Looking ahead, the challenge will be to refine these approaches and embed them within institutional processes. Designing meaningful scenarios requires a combination of analytical rigor and practical judgment. It involves not only the identification of key uncertainties but also an understanding of how these uncertainties interact across sectors and regions. This, in turn, calls for enhanced collaboration between economists, market analysts, and policymakers.
For Arab banks and financial leaders, several practical considerations emerge. First, there is a need to move beyond reliance on single-point forecasts in strategic planning. Incorporating multiple scenarios into decision-making processes can improve resilience and enable institutions to respond more effectively to changing conditions. Second, investment in analytical capabilities—particularly in areas such as data analysis and economic modeling—will be essential to support more sophisticated forecasting frameworks. Third, communication strategies should be adapted to reflect the complexity of the environment, balancing clarity with an honest acknowledgment of uncertainty.

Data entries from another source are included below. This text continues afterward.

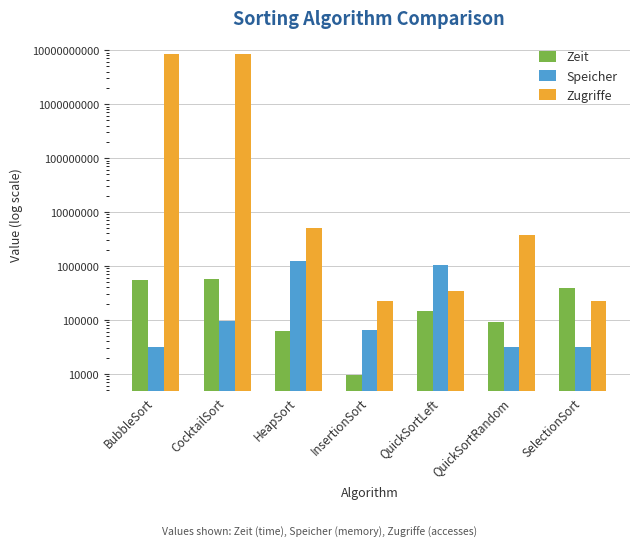

How many groups of bars are there?

7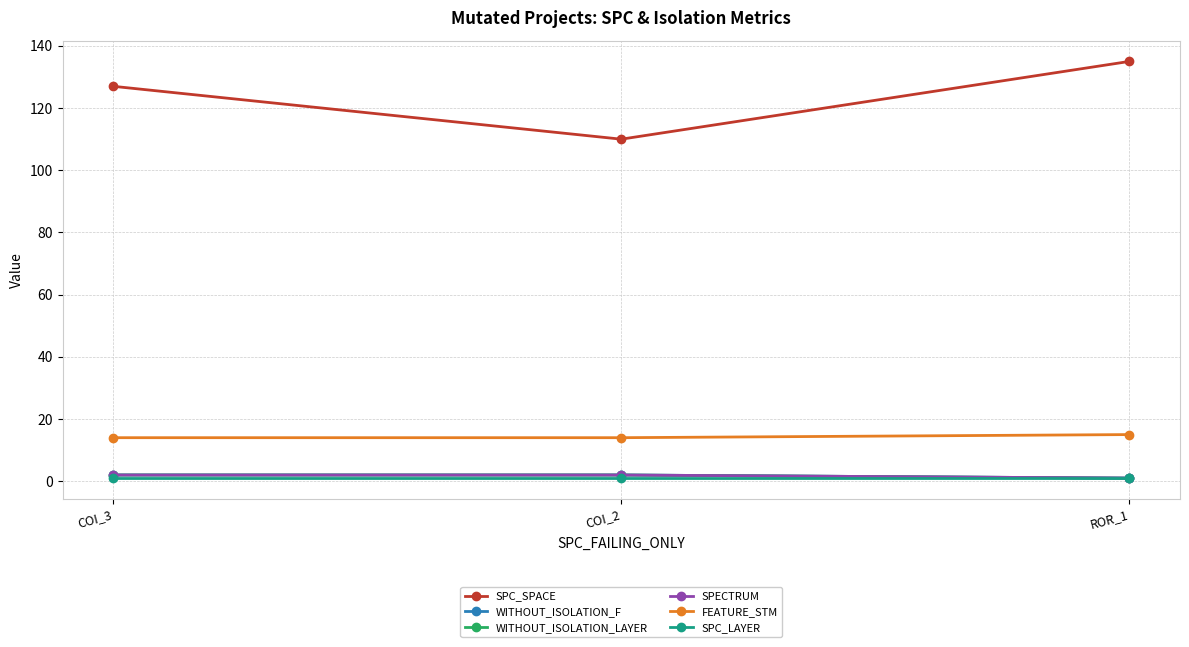

Reading left to right, transcribe all the data shown in this chart.

SPC_SPACE: COI_3=127	COI_2=110	ROR_1=135
WITHOUT_ISOLATION_F: COI_3=2	COI_2=2	ROR_1=1
WITHOUT_ISOLATION_LAYER: COI_3=2	COI_2=2	ROR_1=1
SPECTRUM: COI_3=2	COI_2=2	ROR_1=1
FEATURE_STM: COI_3=14	COI_2=14	ROR_1=15
SPC_LAYER: COI_3=1	COI_2=1	ROR_1=1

In conclusion, the current phase of global economic uncertainty underscores the limitations of traditional forecasting methods and highlights the value of more flexible, scenario-based approaches. For the Arab banking sector, embracing this shift offers an opportunity to enhance resilience, strengthen decision-making, and reinforce credibility in an increasingly complex environment. By adopting frameworks that reflect the realities of structural change, institutions can better position themselves to respond to uncertainty—not with unwarranted confidence, but with informed and disciplined judgment.